In general, we seldom take into account the side of the defendant. The first thing that comes in to our mind is that it was their fault that the accident had happened. They are not ought to suffer physical damages nor psychological trauma. They will be free and can continue going on with their life. Whereas the victim shall be put on his bed for a long time.

Perhaps, these two perspectives are right in a circumstantial outlook. However, all blames may not be put in to the defendant's shoulder. Proper investigation shall be made before final judgment.

Personal injury lawyers do not took into consideration the reason why their clients are put in such dangerous condition. They don not emphasize on why their clients have to compensated. They don't put much stress on convincing the jury that plaintiff simply needs compensation to support medical needs. But lawyers put much emphasis on the issue that their client shouldn't be there if only the defendant was careful enough.

That's one primary concern in a personal injury lawsuit. Who had act on his/her duty to care/ Was it the defendant though he was not injured or the plaintiff who have been injured because of his own negligence. The participation of the plaintiff in an accident shall be weighed by the jury. The determined worth of participation shall then be deducted to the total compensation he/she can get.

Here are the loop holes that a plaintiff's lawyer must look into:

a. contributory negligence

it is a condition by which the plaintiff was the sole liable of his own accident. Contributory negligence is usually a counter argument for lawyers who act against insurance companies. When it is proven that the plaintiff was the one fault, he or she may get a little award and in worst extent he/she will gain nothing at all.

b. comparative negligence

it is a situation by which the plaintiff is only partially to be blame in the accident. This usually happens when the defendant also got in trouble and witnesses can testify that the victim didn't do his duty to care for himself and to other people. The worth of participation will be determined by the jury and will then deducted to the total compensation awarded.

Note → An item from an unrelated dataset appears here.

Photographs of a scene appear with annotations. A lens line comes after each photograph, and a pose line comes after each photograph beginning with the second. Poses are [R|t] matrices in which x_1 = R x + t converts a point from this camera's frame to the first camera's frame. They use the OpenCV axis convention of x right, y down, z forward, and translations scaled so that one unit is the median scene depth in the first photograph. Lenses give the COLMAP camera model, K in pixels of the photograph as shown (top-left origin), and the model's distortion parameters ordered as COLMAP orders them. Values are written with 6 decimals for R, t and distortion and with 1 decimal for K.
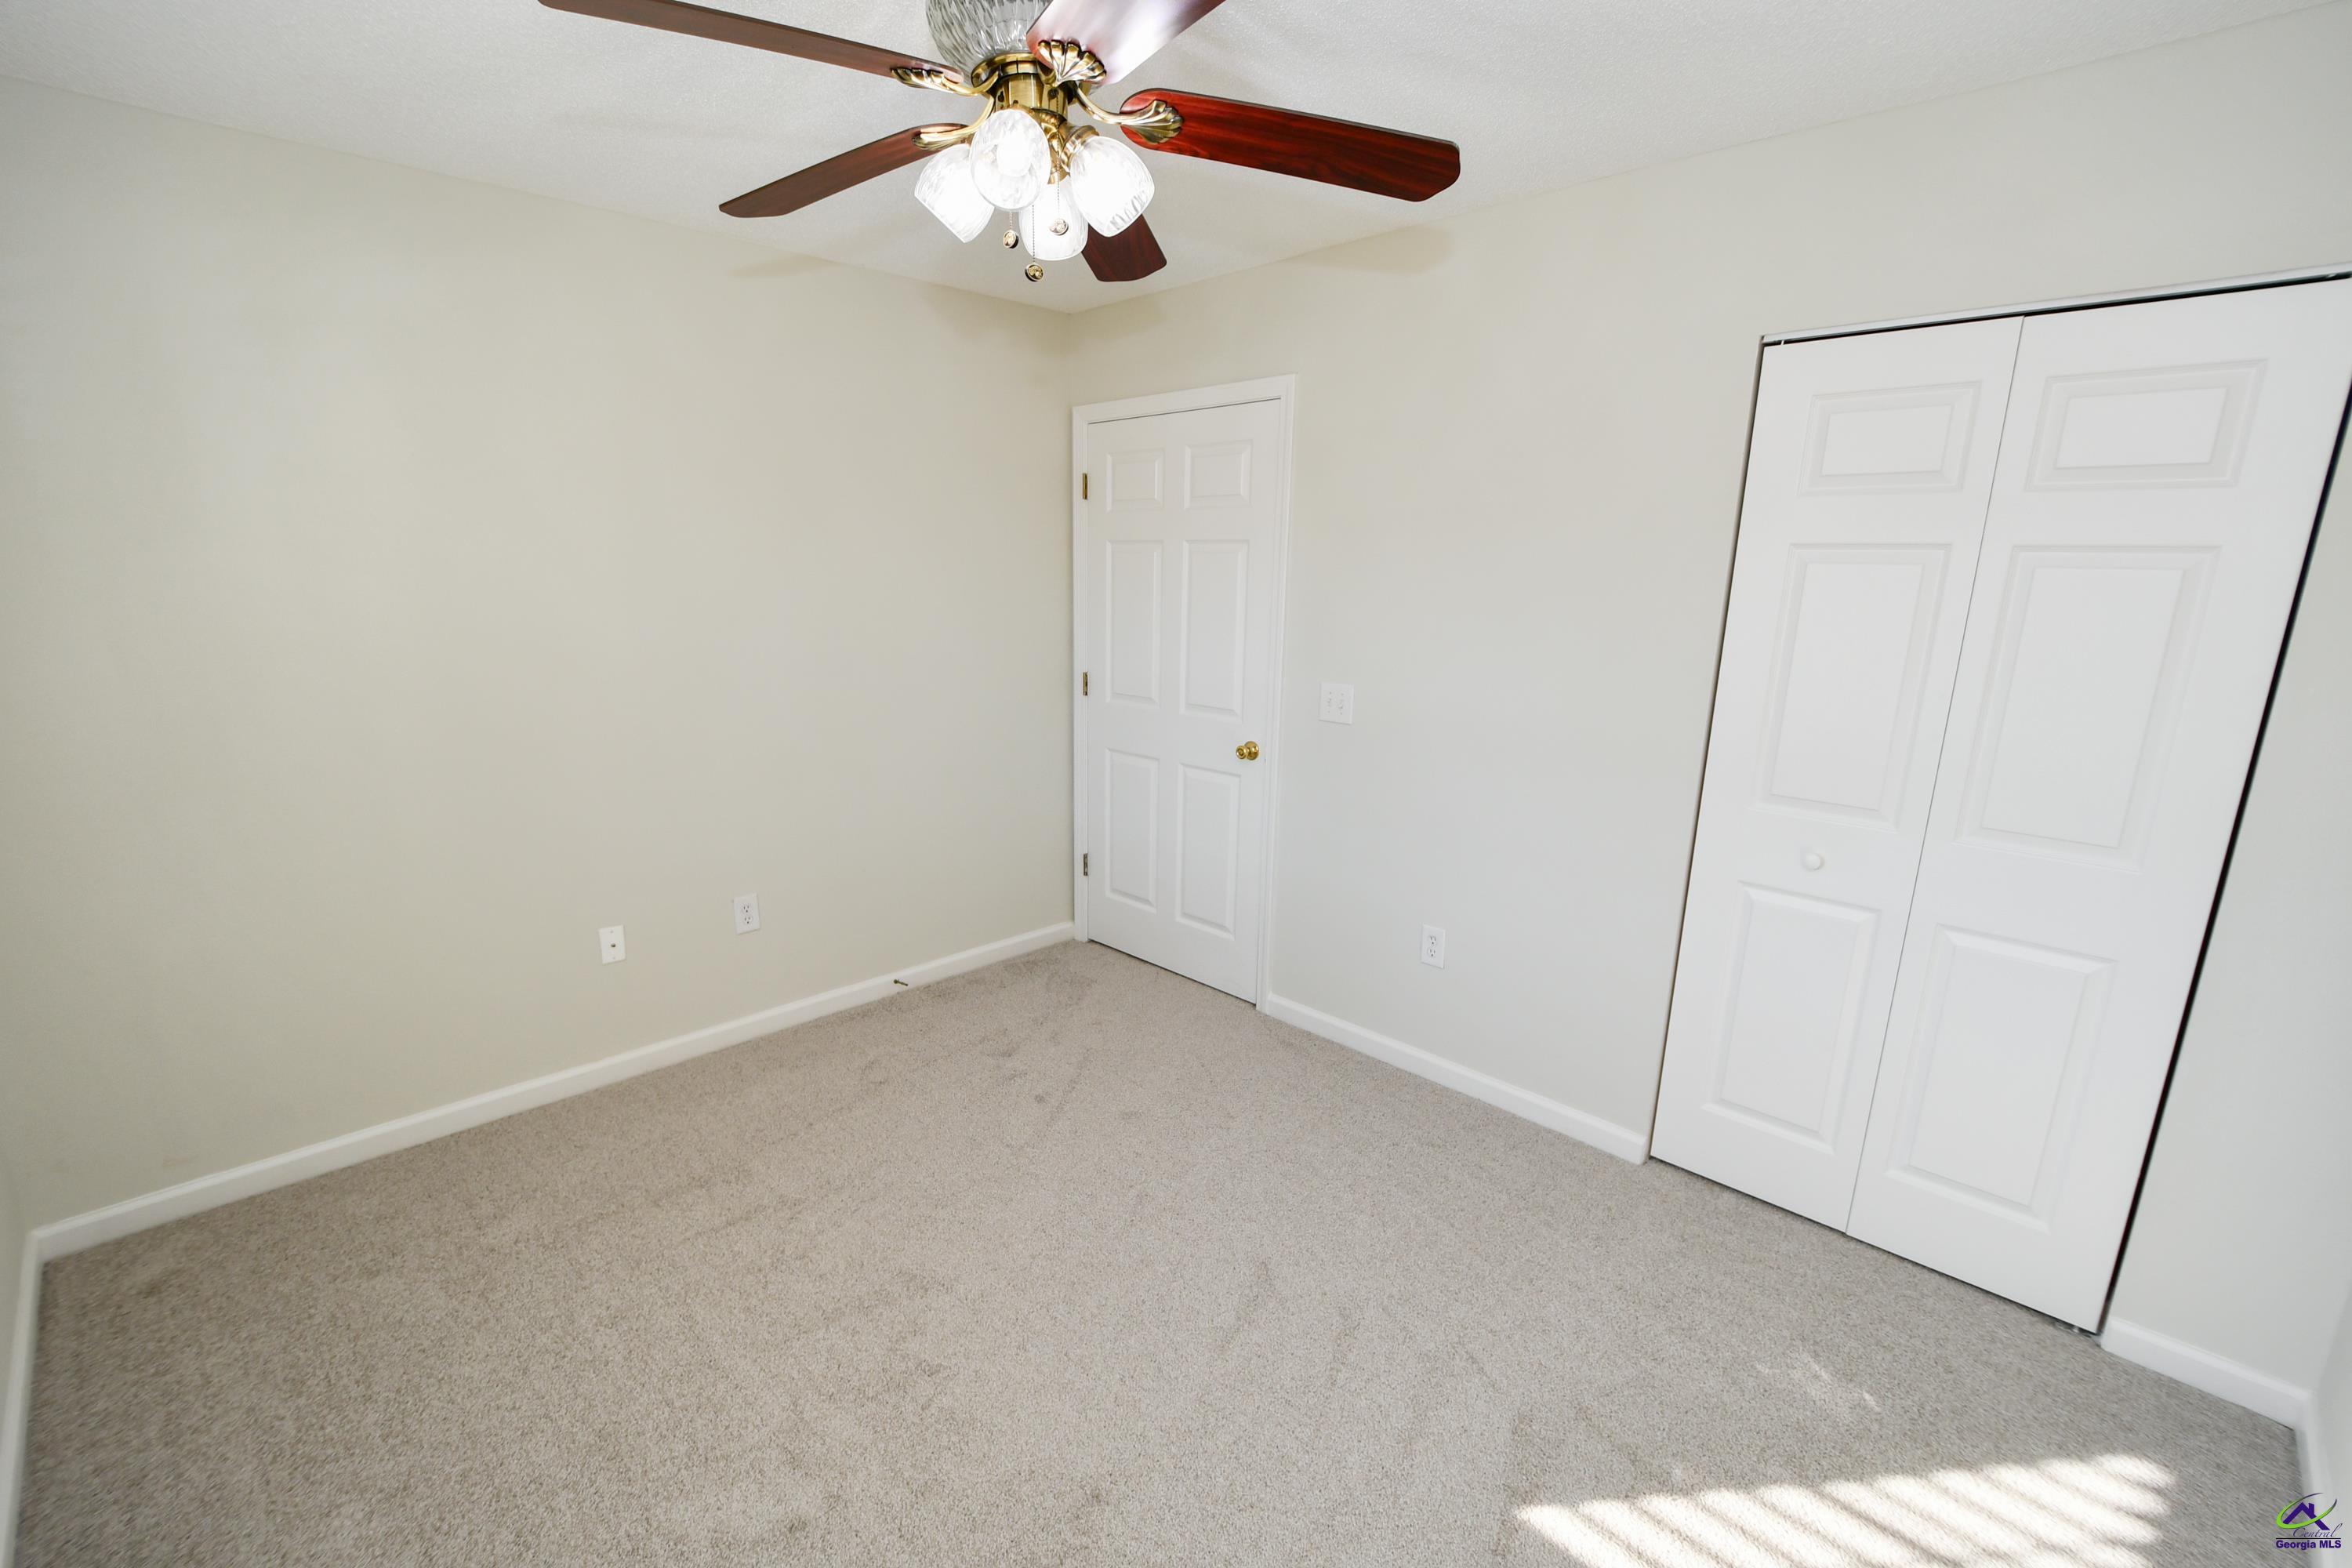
lens RADIAL K [[1009.5, 0, 1162.1], [0, 1009.5, 811.9], [0, 0, 1]] dist [-0.001251, -0.000583]
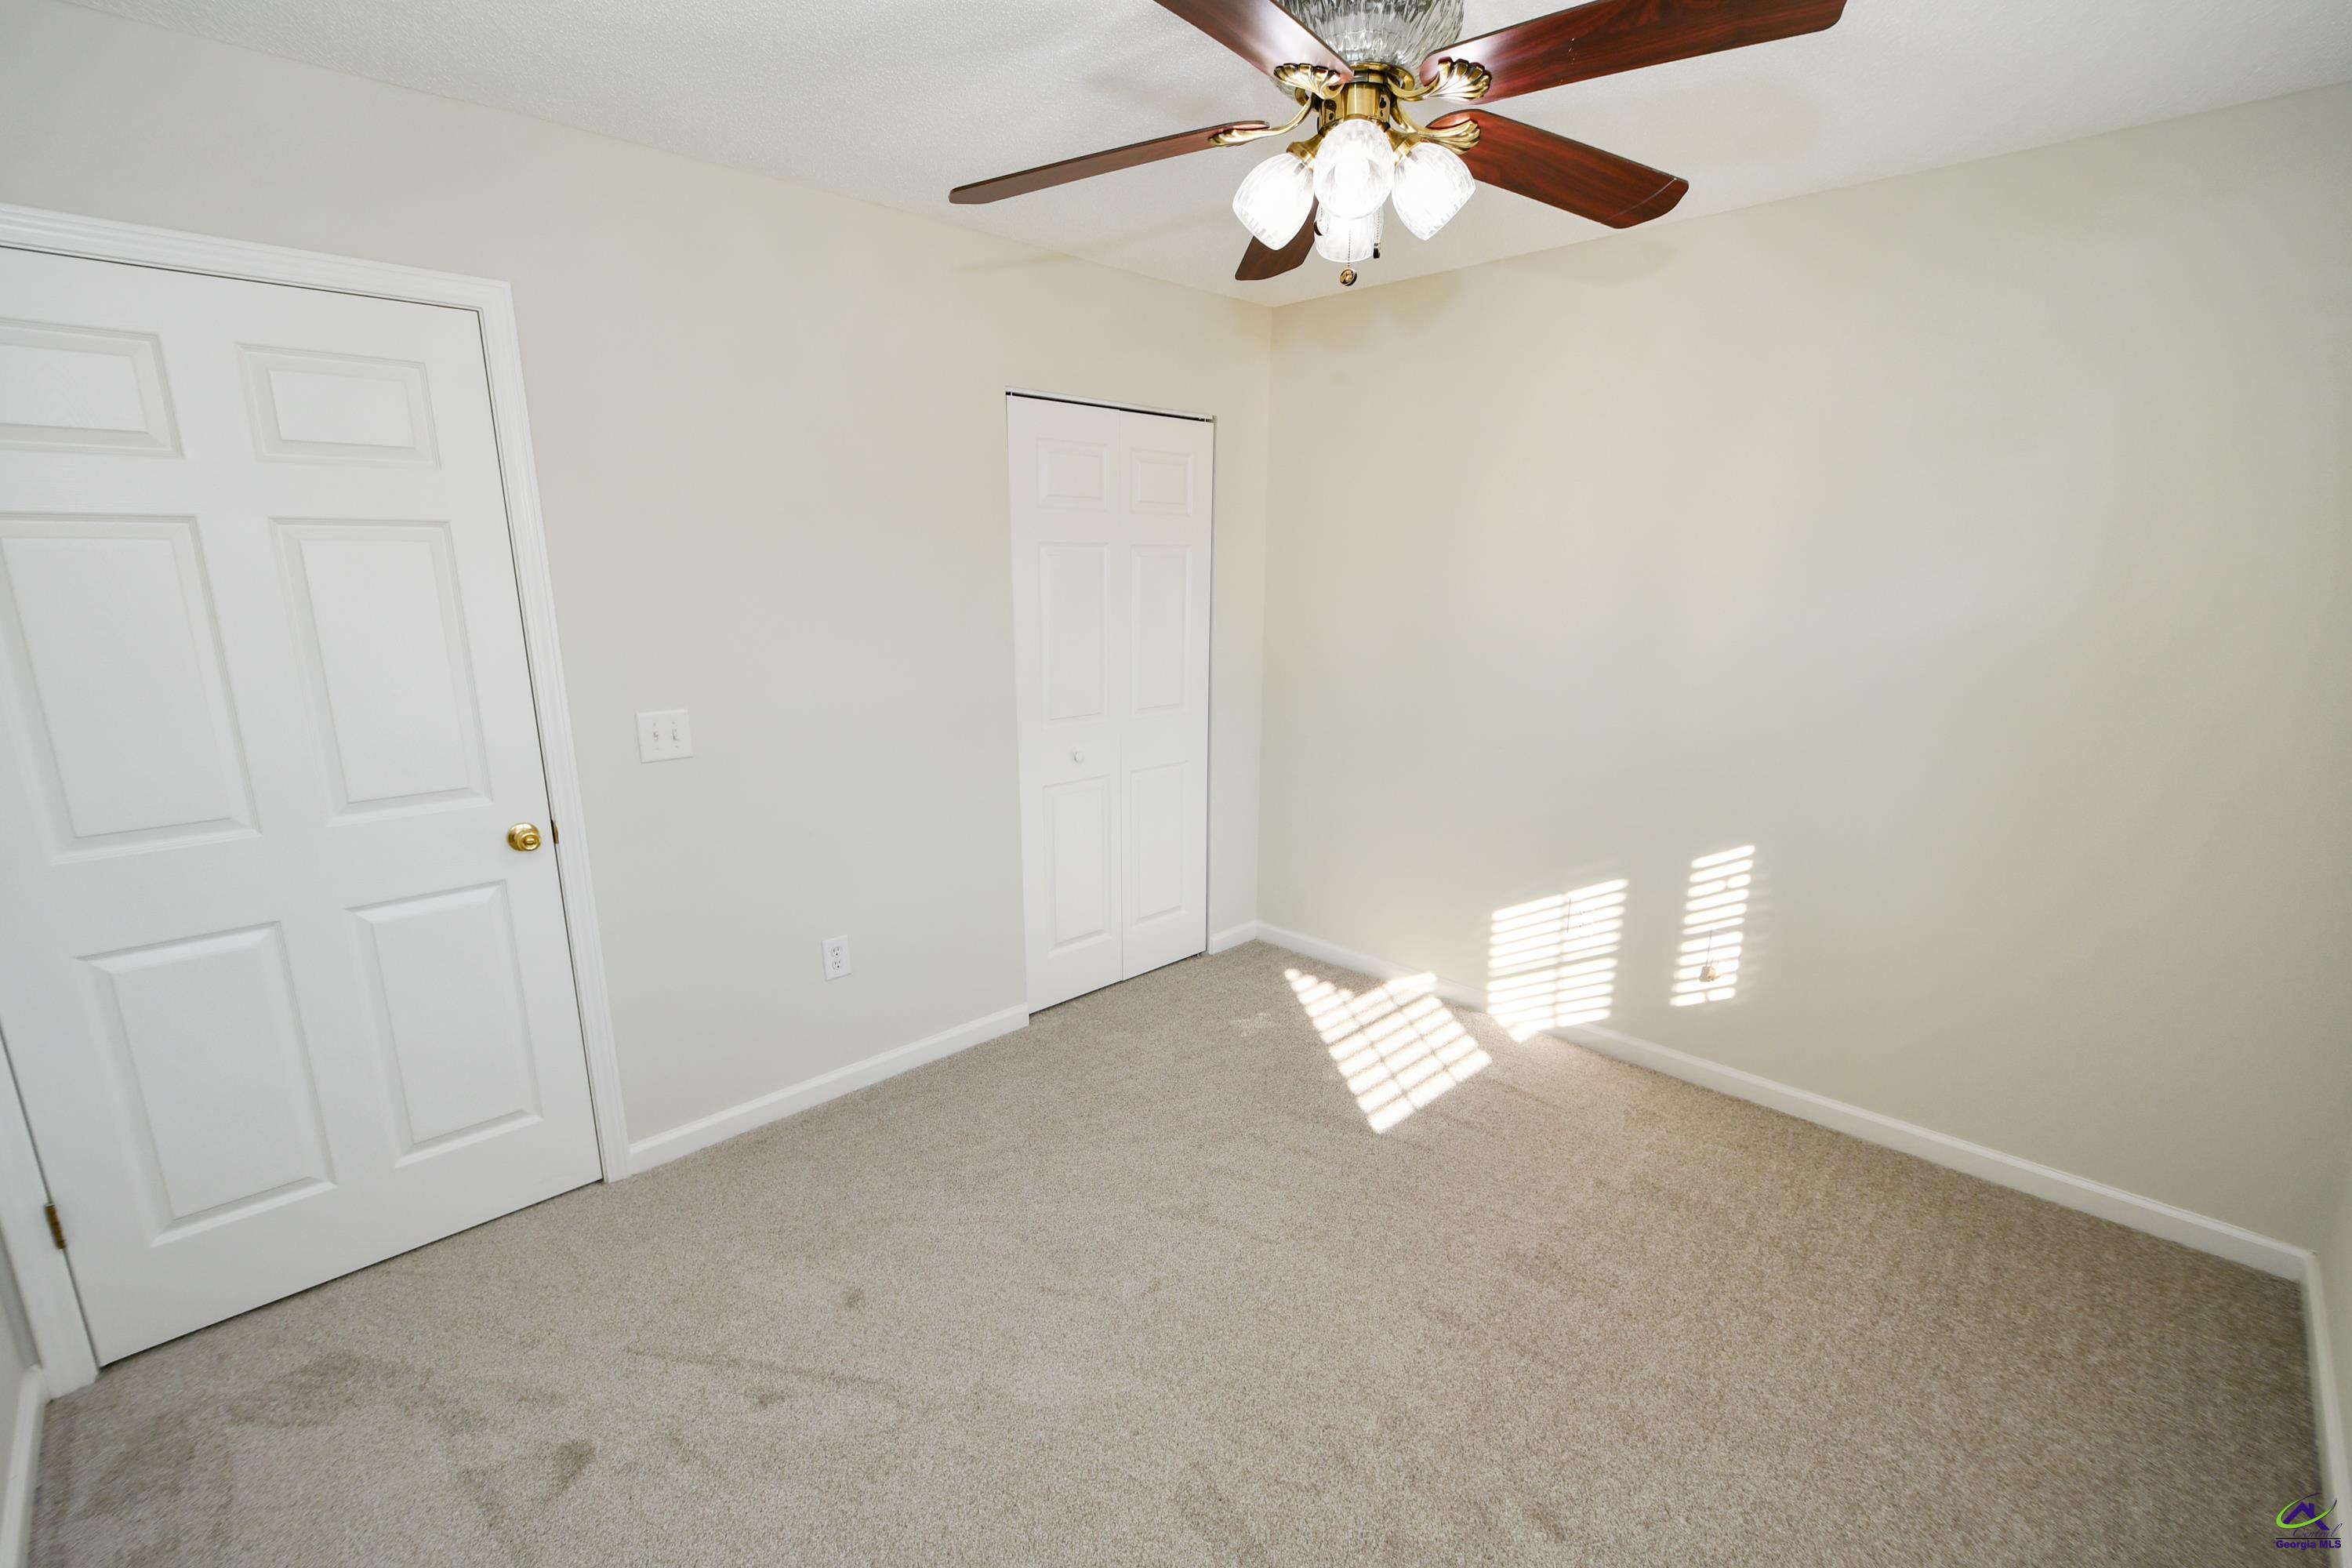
lens RADIAL K [[1030.4, 0, 1159.1], [0, 1030.4, 812.1], [0, 0, 1]] dist [0.009438, -0.010692]
pose [[0.021887, -0.257233, 0.966101, -0.625265], [0.233892, 0.940834, 0.245207, -0.162084], [-0.972016, 0.220597, 0.080757, 0.591507]]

c. failure to mitigate damages

it is an instance by which the victim didn't seek medication for the seen injured part of his/her body. The failure to do so may result to making the injury critical. In this case, the claim will only cover the expenses if the injury has been medicated earlier.

These three instances remind as that before going to sue and file a case you should know where to stand on and the claim you want is justifiable enough. In a blog from LedgerLaw.com, it may take years before a lawsuit can be resolved depending on the complexity of the case especially if the plaintiff made its contribution in the accident.